=== Task prompt ===
Please set out the lines below as a numbered list, from the line with "right elbow: (327, 173, 4)" up to and including the line with "right shoulder: (311, 184, -7)", leaving out any blank lines.

=== Given data ===
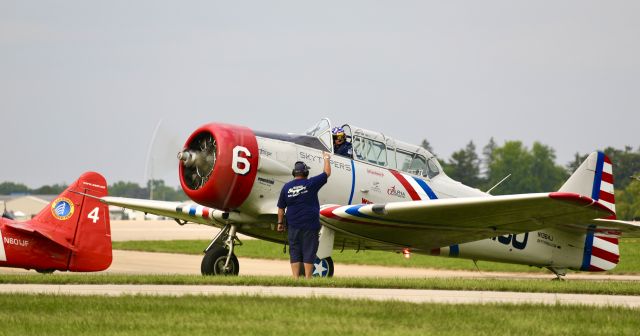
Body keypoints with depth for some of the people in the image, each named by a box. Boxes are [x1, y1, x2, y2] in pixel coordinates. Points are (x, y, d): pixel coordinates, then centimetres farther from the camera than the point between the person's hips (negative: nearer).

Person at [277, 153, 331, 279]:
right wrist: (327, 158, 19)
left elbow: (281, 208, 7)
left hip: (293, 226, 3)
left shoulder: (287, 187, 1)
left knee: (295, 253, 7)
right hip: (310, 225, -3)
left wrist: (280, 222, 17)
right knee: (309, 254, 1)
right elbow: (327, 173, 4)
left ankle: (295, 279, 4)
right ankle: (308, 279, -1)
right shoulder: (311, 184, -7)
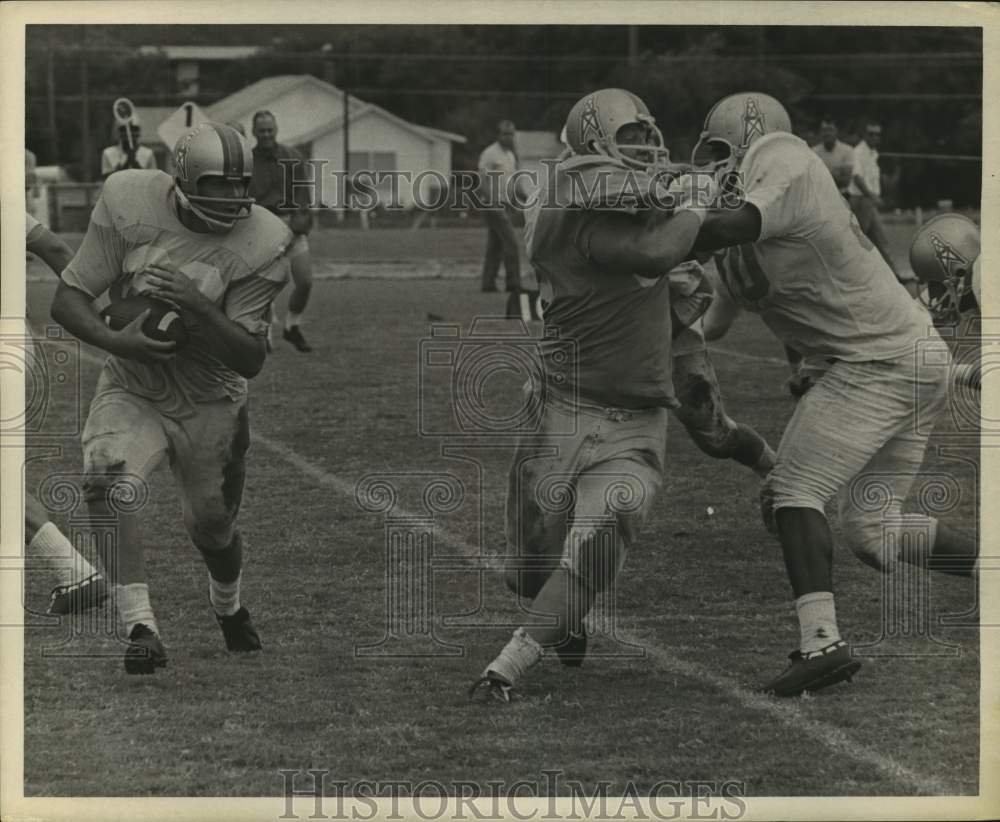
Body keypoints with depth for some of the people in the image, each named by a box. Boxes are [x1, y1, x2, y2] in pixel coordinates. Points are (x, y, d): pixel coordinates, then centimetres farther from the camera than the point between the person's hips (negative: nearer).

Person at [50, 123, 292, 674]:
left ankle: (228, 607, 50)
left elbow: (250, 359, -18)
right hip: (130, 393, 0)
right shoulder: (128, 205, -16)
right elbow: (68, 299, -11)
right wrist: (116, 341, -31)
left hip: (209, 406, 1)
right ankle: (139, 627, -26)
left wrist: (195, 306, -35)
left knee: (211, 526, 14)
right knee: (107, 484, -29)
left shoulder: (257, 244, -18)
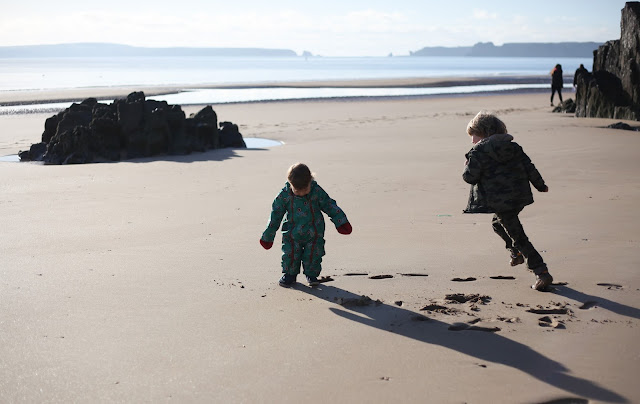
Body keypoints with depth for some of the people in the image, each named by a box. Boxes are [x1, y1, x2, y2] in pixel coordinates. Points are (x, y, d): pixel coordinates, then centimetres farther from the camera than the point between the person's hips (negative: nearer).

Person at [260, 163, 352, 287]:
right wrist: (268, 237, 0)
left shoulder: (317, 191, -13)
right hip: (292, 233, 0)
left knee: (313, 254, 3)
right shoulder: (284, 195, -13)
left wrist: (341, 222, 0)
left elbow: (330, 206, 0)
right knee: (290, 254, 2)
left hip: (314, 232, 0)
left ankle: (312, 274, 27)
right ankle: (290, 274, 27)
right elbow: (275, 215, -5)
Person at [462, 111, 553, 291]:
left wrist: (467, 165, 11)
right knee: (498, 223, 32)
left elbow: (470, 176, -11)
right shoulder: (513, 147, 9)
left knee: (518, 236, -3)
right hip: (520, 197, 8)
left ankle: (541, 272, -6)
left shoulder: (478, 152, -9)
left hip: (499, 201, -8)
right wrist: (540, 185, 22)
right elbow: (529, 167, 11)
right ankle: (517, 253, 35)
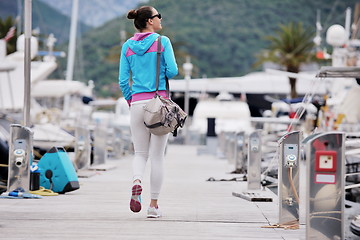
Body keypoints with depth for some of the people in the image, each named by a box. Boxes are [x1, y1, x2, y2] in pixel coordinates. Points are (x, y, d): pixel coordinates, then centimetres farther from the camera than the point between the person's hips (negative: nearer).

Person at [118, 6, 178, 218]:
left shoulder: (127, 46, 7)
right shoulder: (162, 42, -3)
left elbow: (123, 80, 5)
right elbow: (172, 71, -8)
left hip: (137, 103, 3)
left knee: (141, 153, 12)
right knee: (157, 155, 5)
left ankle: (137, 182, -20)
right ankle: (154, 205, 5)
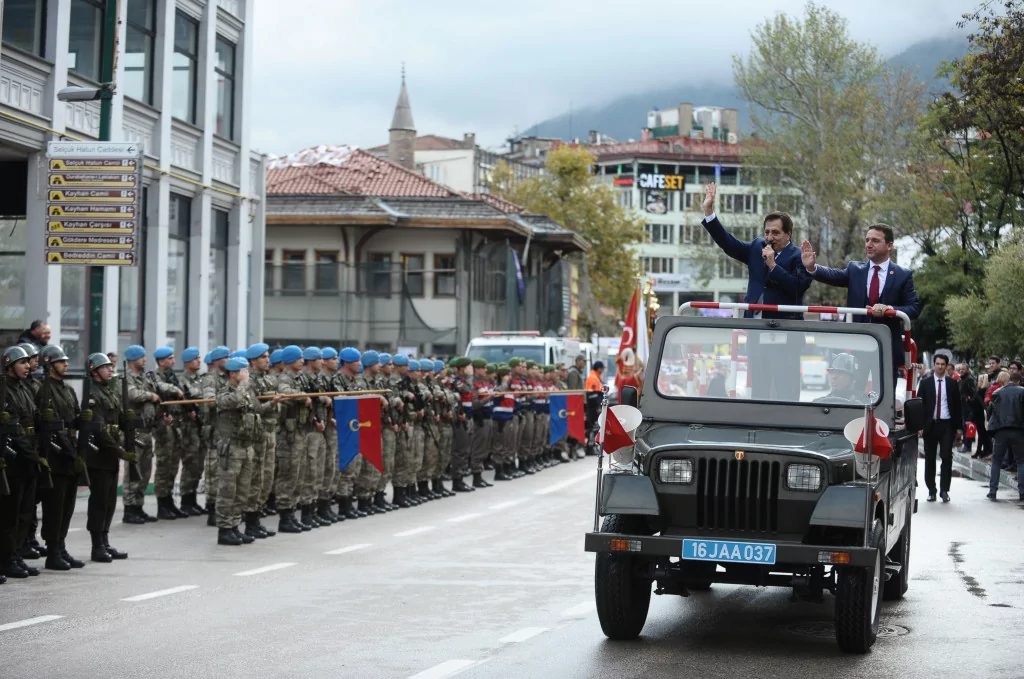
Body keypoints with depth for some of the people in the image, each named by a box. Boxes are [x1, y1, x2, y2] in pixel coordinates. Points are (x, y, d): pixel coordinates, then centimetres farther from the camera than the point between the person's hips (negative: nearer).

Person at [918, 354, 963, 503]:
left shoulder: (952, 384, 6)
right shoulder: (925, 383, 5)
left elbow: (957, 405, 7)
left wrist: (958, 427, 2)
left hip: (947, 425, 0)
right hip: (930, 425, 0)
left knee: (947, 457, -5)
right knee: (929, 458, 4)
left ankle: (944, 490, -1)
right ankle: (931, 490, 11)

=== Output ===
1. right elbow: (327, 173, 4)
2. left ankle: (295, 279, 4)
3. right ankle: (308, 279, -1)
4. right shoulder: (311, 184, -7)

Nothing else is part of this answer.